■ TO-DO ITEM ■
Among the entries below, find the line with "熊澤酒造の日本酒・ビール・蒸留酒", then quote it and each following line up to and including the line with "Sarlatán tévtanítók leleplezése: Kaló", and nothing else.

Page-level text extractions

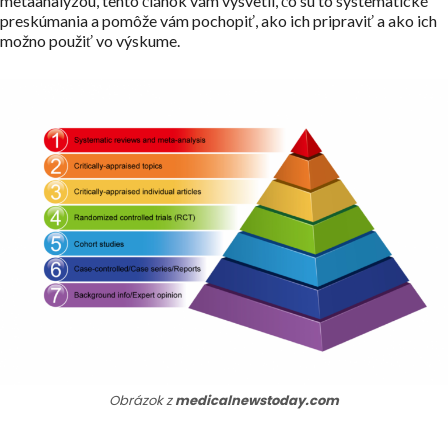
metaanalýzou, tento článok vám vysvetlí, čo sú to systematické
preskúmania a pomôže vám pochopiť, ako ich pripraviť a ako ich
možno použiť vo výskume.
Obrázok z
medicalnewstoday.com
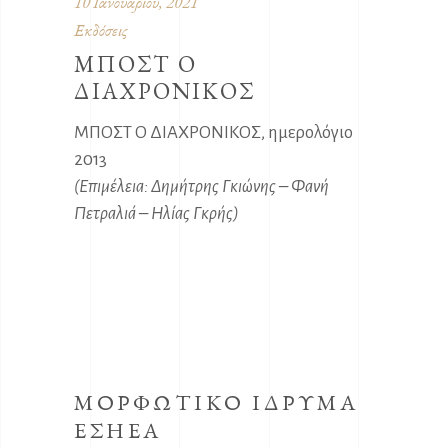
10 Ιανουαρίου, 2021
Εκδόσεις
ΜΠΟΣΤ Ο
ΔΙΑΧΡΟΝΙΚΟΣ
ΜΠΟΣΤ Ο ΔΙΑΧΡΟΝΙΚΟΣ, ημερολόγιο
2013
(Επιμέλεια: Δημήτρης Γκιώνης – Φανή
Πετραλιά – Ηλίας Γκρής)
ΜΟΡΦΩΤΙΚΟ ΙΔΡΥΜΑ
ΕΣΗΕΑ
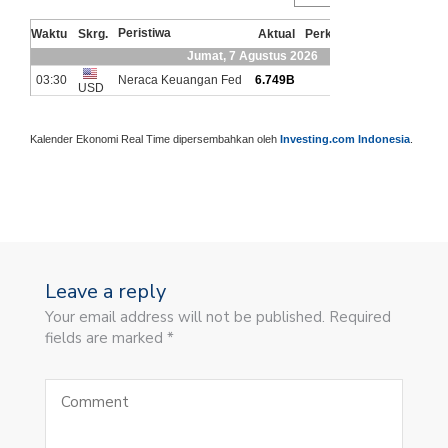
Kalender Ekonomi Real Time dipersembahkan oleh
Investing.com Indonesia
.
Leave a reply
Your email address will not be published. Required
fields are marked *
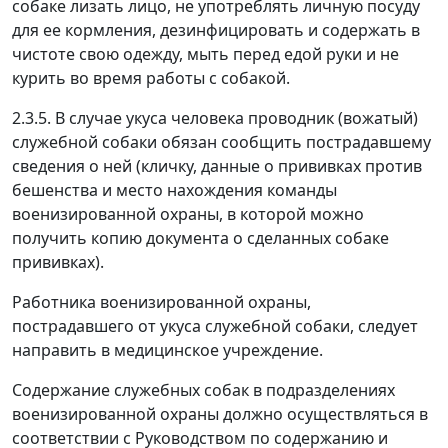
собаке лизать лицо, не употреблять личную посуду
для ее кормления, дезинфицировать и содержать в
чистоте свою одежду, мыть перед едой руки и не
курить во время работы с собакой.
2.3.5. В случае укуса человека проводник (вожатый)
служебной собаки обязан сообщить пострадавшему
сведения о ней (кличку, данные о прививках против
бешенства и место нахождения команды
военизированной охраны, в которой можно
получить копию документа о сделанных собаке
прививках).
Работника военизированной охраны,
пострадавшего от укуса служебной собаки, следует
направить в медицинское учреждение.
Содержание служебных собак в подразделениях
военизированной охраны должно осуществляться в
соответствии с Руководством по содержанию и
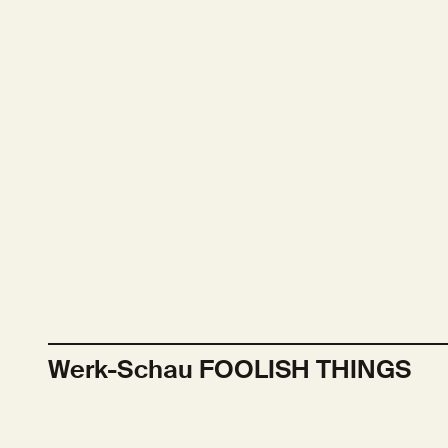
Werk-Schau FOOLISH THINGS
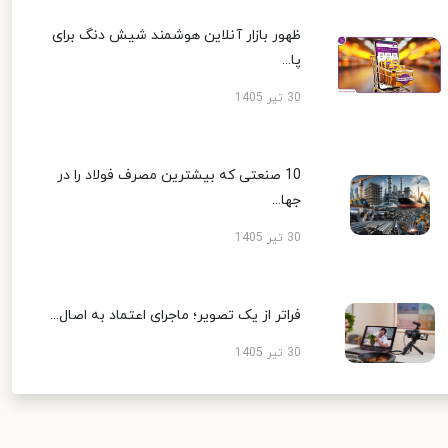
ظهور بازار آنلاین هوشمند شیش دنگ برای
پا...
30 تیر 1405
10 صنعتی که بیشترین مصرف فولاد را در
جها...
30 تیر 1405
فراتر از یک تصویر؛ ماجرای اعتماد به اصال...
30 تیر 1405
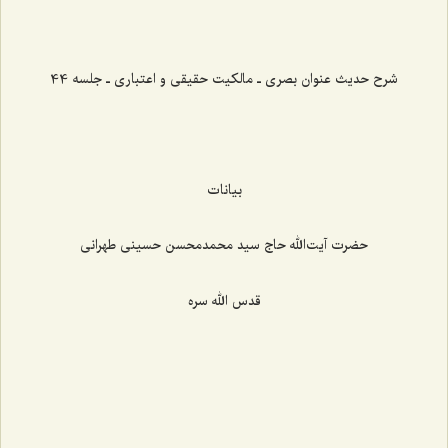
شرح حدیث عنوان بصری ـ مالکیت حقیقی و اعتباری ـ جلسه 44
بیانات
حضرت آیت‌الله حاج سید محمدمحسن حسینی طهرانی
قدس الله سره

--

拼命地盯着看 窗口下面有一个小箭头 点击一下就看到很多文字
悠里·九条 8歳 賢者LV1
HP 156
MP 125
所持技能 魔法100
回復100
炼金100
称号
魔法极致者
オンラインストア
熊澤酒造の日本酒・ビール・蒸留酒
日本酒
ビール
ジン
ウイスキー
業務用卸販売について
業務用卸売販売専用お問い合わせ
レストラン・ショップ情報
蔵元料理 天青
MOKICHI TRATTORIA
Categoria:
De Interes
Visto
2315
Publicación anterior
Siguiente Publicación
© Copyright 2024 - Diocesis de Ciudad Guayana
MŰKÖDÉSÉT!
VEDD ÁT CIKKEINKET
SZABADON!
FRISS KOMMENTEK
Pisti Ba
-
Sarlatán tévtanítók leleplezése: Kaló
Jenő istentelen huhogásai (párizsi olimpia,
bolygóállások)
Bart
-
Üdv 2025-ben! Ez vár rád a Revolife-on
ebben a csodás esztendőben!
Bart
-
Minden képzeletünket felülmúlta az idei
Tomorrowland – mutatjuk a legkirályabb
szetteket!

■ COMPLETED TASK ■
熊澤酒造の日本酒・ビール・蒸留酒
日本酒
ビール
ジン
ウイスキー
業務用卸販売について
業務用卸売販売専用お問い合わせ
レストラン・ショップ情報
蔵元料理 天青
MOKICHI TRATTORIA
Categoria:
De Interes
Visto
2315
Publicación anterior
Siguiente Publicación
© Copyright 2024 - Diocesis de Ciudad Guayana
MŰKÖDÉSÉT!
VEDD ÁT CIKKEINKET
SZABADON!
FRISS KOMMENTEK
Pisti Ba
-
Sarlatán tévtanítók leleplezése: Kaló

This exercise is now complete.